Communiqué de presse du jeudi 31 août 2006

Violence à l’école : Le Point fait du sensationnel sur le dos du service public ! Le SNES Créteil exige la transparence !

Le Point, relayé depuis par la quasi totalité des médias, se vante dans son édition du 31 août de publier « les chiffres secrets de la violence scolaire » et publie « la liste des établissements les plus dangereux ». L’utilisation du thème de la violence scolaire pour vendre du papier n’est pas une nouveauté dans le paysage médiatique et nous pouvons nous interroger sur les raisons de cette publication discréditant le service public à la veille de la rentrée. Stigmatiser certains établissements en voulant créer la panique chez les parents d’élèves est particulièrement scandaleux. Cela ne peut qu’aggraver la ghettoïsation de collèges et de lycées déjà lourdement affecté par l’évitement scolaire.

Le journal cite comme sources fiables, un syndicat de gardiens de la paix connu pour son orientation sécuritaire et le recensement SIGNA. Or on demande aux chefs d’établissement de ne relever les actes « qui ont
eu un retentissement important dans la communauté scolaire ».
L’appréciation du « retentissement », c’est à dire du bruit fait autour de l’évènement, laisse donc une marge aux chefs d’établissements. Par ailleurs s’appuyer sur cette source est une incitation claire envoyée aux chefs d’établissement de ne plus remplir ces enquêtes.

Dommage collatéral : l’instrument, dont les personnels auraient pu se servir pour mettre en avant la réalité de leurs conditions de travail et celle des leurs élèves, risque de tomber dans les oubliettes. Il aurait pu servir aussi à placer le gouvernement qui a supprimé 23 000 postes d’enseignants et 30 000 postes de surveillants ces 5 dernières années et se préparant à supprimer 5 000 nouveaux enseignants dans le second degré à la prochaine rentrée, devant ses responsabilités.
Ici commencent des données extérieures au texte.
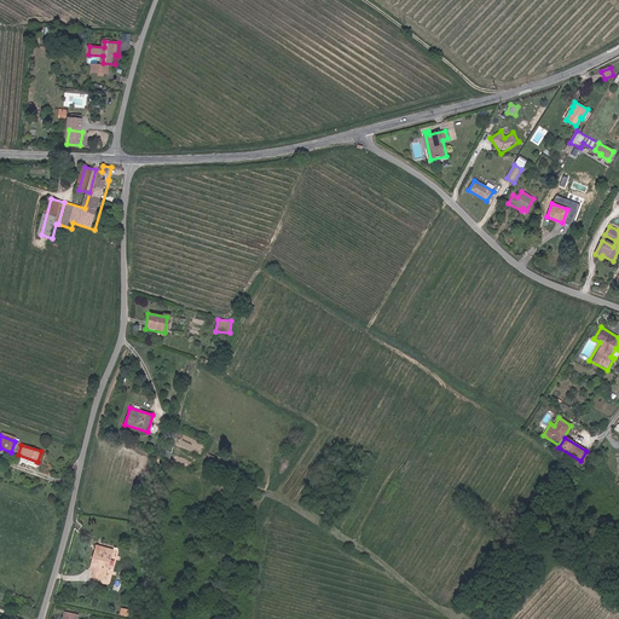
[(111,549),(99,545),(96,560),(92,559),(90,568),(93,570),(91,576),(104,578),(111,549)]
En effet beaucoup
des établissements cités voient leurs moyens baisser en cette rentrée.

Cette opération médiatique n’est possible que par le « secret » maintenu sur cette question par l’administration de l’Education nationale. Le SNES Créteil exige que les travaux de l’Observatoire de la violence scolaire, instrument sérieux mis en place dans notre académie, soit présenté aux représentants du personnels et fasse l’objet d’un débat contradictoire en Comité Technique Paritaire (CTPA). Cela aurait permis d’éviter une mise en cause de de notre académie comme le fait aujourd’hui cette publication.